2016-07-27
NEW YORK, Sept. 1 (RNS)--Rich in color and pageantry, long on good intentions but often falling short of a clear purpose and outcome, the Millennium World Peace Summit provided a revealing glimpse of religious groups sometimes at their best, and sometimes at their worst.

On paper, the four-day summit, which concluded its work Thursday, did little that was either surprising or remarkable.

In a final "Commitment to Global Peace," the nearly 1,000 leaders representing a wide spectrum of religions pledged their support to ending religious-based violence and respecting each other's faith traditions.

Still left unsettled was the formation of a kind of global religious advisory group to the United Nations, which hosted the first two days of the conference. As the summit ended, there was talk of selecting a steering committee to oversee the creation of such a panel, though the specifics remained to be worked out.

Indeed, it was not clear how badly the U.N., or its secretary-general, Kofi Annan, even wanted the panel, though both seemed eager for some kind of alliance between the world body and religious leaders.

To longtime ecumenists such as Konrad Raiser, the general secretary of the World Council of Churches, it all seemed a bit vague, and he was not alone in raising concern that there was not enough "heft" to the proposal. Raiser also suggested that the depth of representation at the summit was not equal to its breadth, which was enormous.

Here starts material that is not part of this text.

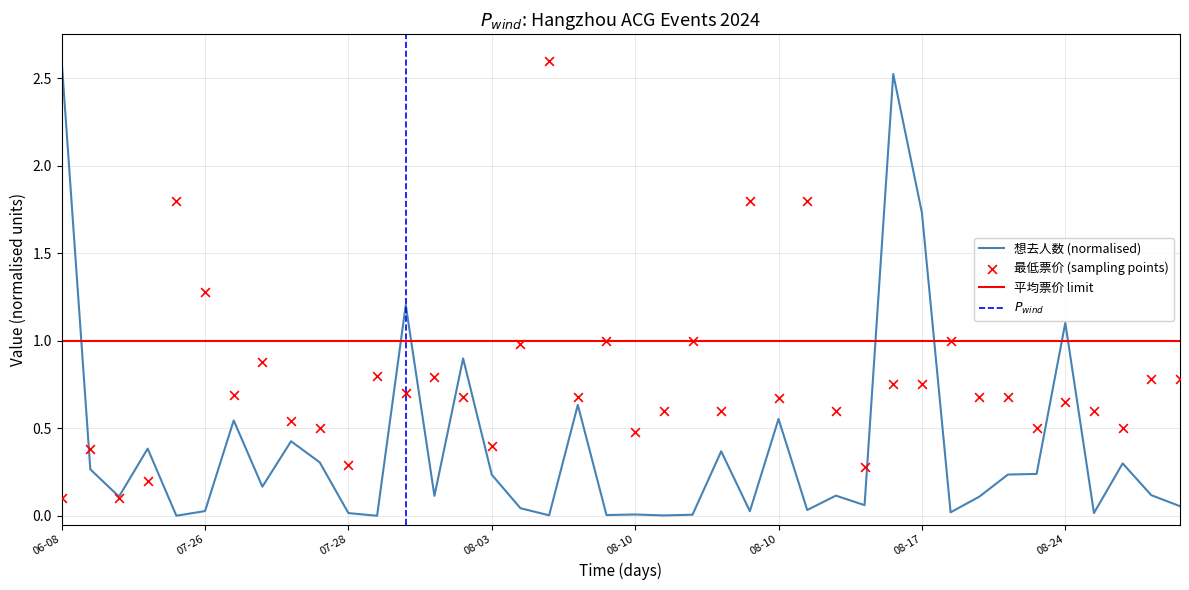

Which series has the largest total across all categories?

最低票价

Those were far from the only grumblings about the summit.

The decision of the conference organizers not to invite the Dalai Lama, the exiled Tibetan Buddhist leader, to the U.N. portion of the summit out of deference to the Chinese government was a sore point that would not go away. Nobel Peace Prize winner Betty Williams publicly decried the Dalai Lama's absence, as did a group of indigenous leaders who spoke at the summit's closing ceremony, calling him "our brother."

A group of Tibetan Buddhists eventually spoke to the gathering late Tuesday, reading a statement by the Dalai Lama in support of the goals of the summit, prompting a walkout by Chinese representatives.

The summit's structure--which often resembled a formal U.N. meeting--was also bemoaned, criticized for an overkill of representative, though often repetitious, prayers and declarations that kept thwarting the assigned timekeepers.

"I thought prayers were supposed to be short," grumbled one delegate, expressing a common complaint.

Other criticisms? A lack of representation of women--though Laila Spik, a representative of the Saami nation in Sweden, said she believed that may be a reflection of long-standing problems within the faith traditions themselves.

Swami Vigyananand, a Hindu monk from India, complained the summit was largely dominated by Christians, Jews, and Muslims, and that the Hindu presence was more show than substance. "The failure of this conference is that we are not addressing the basic conflict contained in the religions, which is their theology," he said as the saxophonist Paul Winter drew a riff during the closing ceremonies at the Waldorf-Astoria Hotel.

Others, however, said the summit was weighted too heavily in favor of Hindus and those of other Eastern faiths, whose flowing robes became a common sight in the halls of the hotel and the United Nations.

The summit's organizers seemed to steel themselves for the expected criticisms. At a Wednesday press briefing, Bawa Jain, the summit's general secretary, and Dena Merriam, the summit's vice chairman, responded to some of the criticisms: Yes, women were a minority at the summit, but their voices were being heard; the conference was not expressly political, but the fact that Tibetan Buddhists were able to read a statement from the Dalai Lama in the hall of the General Assembly was itself a sign of progress.

"I have to commend the Chinese," said Jain. "We've come a long way with them [on this issue]."

As he would so often during the summit, Jain said that, however imperfect, the summit had important symbolic value and would lend greater spiritual wisdom to the U.N. at a time when its role was being expanded internationally. "The U.N. has never seen a sight like this," he said.

Beyond the symbolism, however, was something of lasting value and importance, said David Little, director of the Center for the Study of Values in Public Life at Harvard University and a member of the Scholars' Group at Harvard Divinity School, one of the summit's partners.

"Yes, it's a slow, glacial process, but it's worth trying because it gets dialogue going," Little said of the summit and its attempt to get religious leaders to think more concretely about issues of poverty, conflict resolution and environmental damage.

Calling himself an adherent of the political realism espoused by the late American Christian ethicist Reinhold Niebuhr, Little said it was important "to sound a new note" and begin a process by which religious leaders can more clearly engage ``the political and legal world and force them to face up to political realities."

"However awkward," he said, "it is a start in the right direction."